- **Consigne 1**:
Répondez à ces questions sur le témoignage consacré au suivi judiciaire des mineurs :
(a) Combien de temps la personne du service éducatif a-t-elle passé lors du déferrement ?
(b) Qu'a décidé le magistrat, et au vu de quoi ?
(c) Pour quels séjours les personnes critiquées dans le texte ont-elles une prédilection ?
- **Consigne 2**: Rédigez la suite du témoignage sur le suivi judiciaire des mineurs, à partir de sa dernière phrase.
── Texte fourni
La personne du service éducatif auprès du tribunal a passé
avec moi moins d’une demi-heure lorsque j’ai été déféré.
Cela lui a suffi pour faire une proposition au magistrat
afin, m’avait-elle précisé, de m’éviter la détention.
Sa proposition était que je sois éloigné de ma famille
(dépassée par mon comportement) et de mon quartier (cause de mes malheurs),
pour être placé dans une structure animée par « les ducs à tiffes » …[1]
C’est ce qu’on appelle, paraît-il, une « alternative à
l’incarcération » …
Le magistrat n’a même pas regardé les papiers concernant
cette « alternative » …
Au vu de mes actes de délinquance, il a décidé de
m’incarcérer.
Il y a des personnes qui, dès qu’il s’agit de suivi de
mineurs dans le cadre des décisions judiciaires, s’excitent sans retenue et se
lancent dans une recherche effrénée d’une structure pour pouvoir faire une
proposition au magistrat et tenter d’obtenir que les mineurs ne puissent pas
rester dans leur famille, ou dans leur quartier.
Ces personnes ont une prédilection pour « les séjours
de rupture » à l’étranger (afin de faire de « l’humanitaire »),
ou en dehors de la région du domicile des mineurs.
Elles connaissent des organismes friands de mineurs à
« socialiser », qui leur rapportent gros. Le suivi de mineurs dans le
cadre des décisions judiciaires permet de se faire du fric en effet.
────
── Données enregistrées
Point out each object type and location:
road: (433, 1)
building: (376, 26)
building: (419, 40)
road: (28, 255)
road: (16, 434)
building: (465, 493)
────
- **Réponse attendue 1**:
(a) Moins d'une demi-heure.
(b) Il a décidé l'incarcération, au vu des actes de délinquance.
(c) Les « séjours de rupture », à l'étranger ou en dehors de la région du domicile des mineurs.

- **Réponse attendue 2**:
Que les mineurs soient défavorables aux démarchages de ces
personnes ou que les parents s’y opposent, elles n’en ont cure … elles servent
« les ducs à tiffes » … ça les fait jouir …
Avec l’éducateur chargé de mon suivi en prison, nous avons
parlé de ce que j’ai fait.
De ma famille.
De mon quartier.
Puis subitement, il s’est mis à m’entretenir du conte.
Il a mis en place une activité conte pour les mineurs
délinquants incarcérés.
« Un outil qui permet de créer un lien de soi à soi et
de soi à l’autre […] qui aide à se reconstruire, à se projeter …
Le conte est un voyage intime et collectif qui agit sur le
corps et l’esprit … ».
Avec une fabuleuse patience, l’éducateur en détention a
poursuivi en m’expliquant l’importance de cette activité, « art de la
relation […] qui dévoile que l’espoir, en toutes circonstances, demeure
… ».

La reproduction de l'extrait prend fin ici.